In "The Plantagent Matter," Dollar is going home, having completed a job. He's out in the parking lot of a bar, getting his car to head to the airport, when he sees a man and woman quarreling. He helps her out, the guy calls him a hero, in that mocking way, they come to blows, and he lays the guy out, and then the guy scurries off. She's unsettled, so Dollar takes her into the bar, to buy her a drink, tries to crack some jokes to take her mind off things. They know each other for all of a half hour. He puts the woman in a cab after, and she has this attack, so Dollar jumps in and the cabbie takes them to the hospital, where the woman dies. It's pretty intense. Dollar cancels his flight, sticks around town, because he feels like they had a kind of friendship, him and this woman, despite not knowing her name. He wants to help her, even in death, if he can. Look, there isn't a writer in America who has anything that real right now. And here was that level of realness, on a radio program meant for Joe Average out there in Middle America. At the end of the episode, too, you get to hear Dollar beat the shit out of somebody. Fistfights in radio programs are usually pretty simple, so far as the sound effects go. But the crew for this program were clearly told to go all out, and they must have had a blast. Best fight I have ever heard. In "The Clinton Matter," there's actually a line I've been thinking about, as it pertains to what I'm dealing with right now--who I'm dealing with. "Don't push anybody around, don't let anybody push you around." I've been pushed around a lot, and I need to do more about it. On here. And elsewhere.


Saw a dude in an Andy Katzenmoyer 1999 Patriots jersey today. Odd/unlikely jersey sightings interest me. There was this guy at the Italian-American club down the street who would have on a Tony Esposito Blackhawks away jersey (beautiful sweater, incidentally). Favorite goalie of mine--underrated. Was better than Ken Dryden against the Soviets in 1972. Dryden never handled them well--on account of the side-to-side nature of the Soviet game. Their lateral-pass attacking style never seemed to allow him to get set, which was important with Dryden's style, in part because of his size.


Some other people were on the stairs today. I get competitive. There was a fit, hot woman. She started after me, ended before me.
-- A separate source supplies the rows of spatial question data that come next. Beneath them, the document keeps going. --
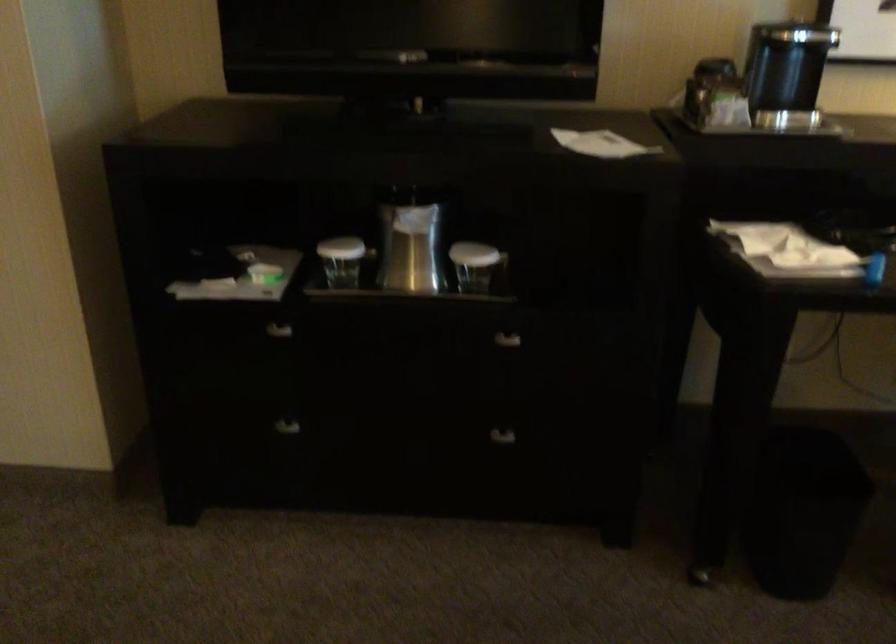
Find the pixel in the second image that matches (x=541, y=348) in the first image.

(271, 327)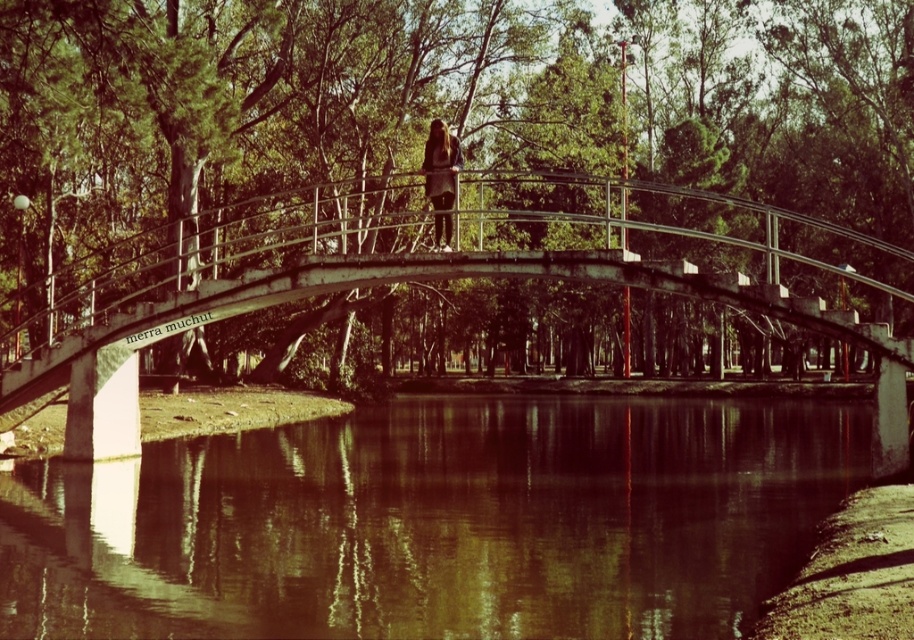
You are a photographer wanting to capture the matte black dress at center and the concrete bridge at center in a single shot. Can you ensure that both objects are fully visible in the frame without any part of them being cut off?

The concrete bridge at center is positioned under matte black dress at center, so both objects can be captured in the same frame without any parts being cut off as they are aligned vertically.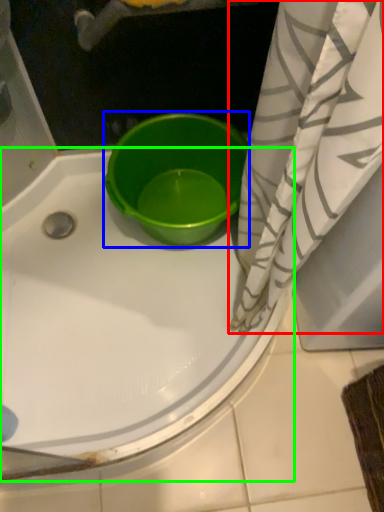
Question: Based on their relative distances, which object is farther from curtain (highlighted by a red box)? Choose from basin (highlighted by a blue box) and bathtub (highlighted by a green box).

Choices:
 (A) basin
 (B) bathtub

Answer: (B)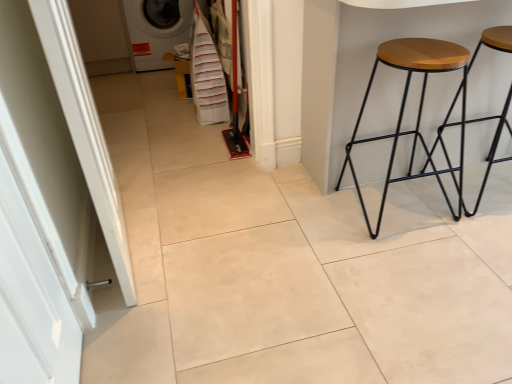
Where is `free space that is in between white glossy door at left and wooden/black metal stool at right, which is counted as the 1th stool, starting from the left`? The image size is (512, 384). free space that is in between white glossy door at left and wooden/black metal stool at right, which is counted as the 1th stool, starting from the left is located at coordinates (278, 286).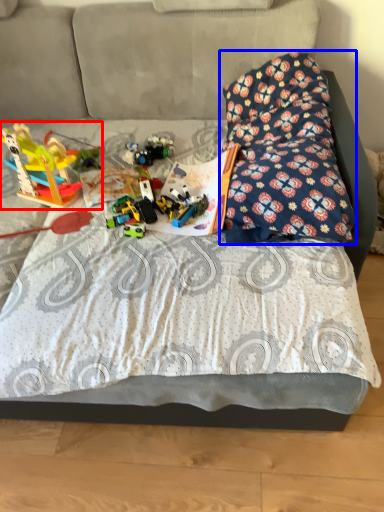
Question: Among these objects, which one is nearest to the camera, toy (highlighted by a red box) or pillow (highlighted by a blue box)?

Choices:
 (A) toy
 (B) pillow

Answer: (B)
She had a good pace, and we were going in opposite directions, so each time we passed I tried to pass her at a further point than the time before--so my pace was faster. Then a guy showed up that I've seen there one other time. He also left before I was done. And finally there was a woman who would do half of the stairs, then sit and rest after each half-trip. I was actually more winded today, for some reason.


So. Have not eaten yet today. it's after four. Will tend to that, drink lots of water, and get ready to go hard this week. December will be a huge month for me. Going to watch some of the Kansas City-Tampa game.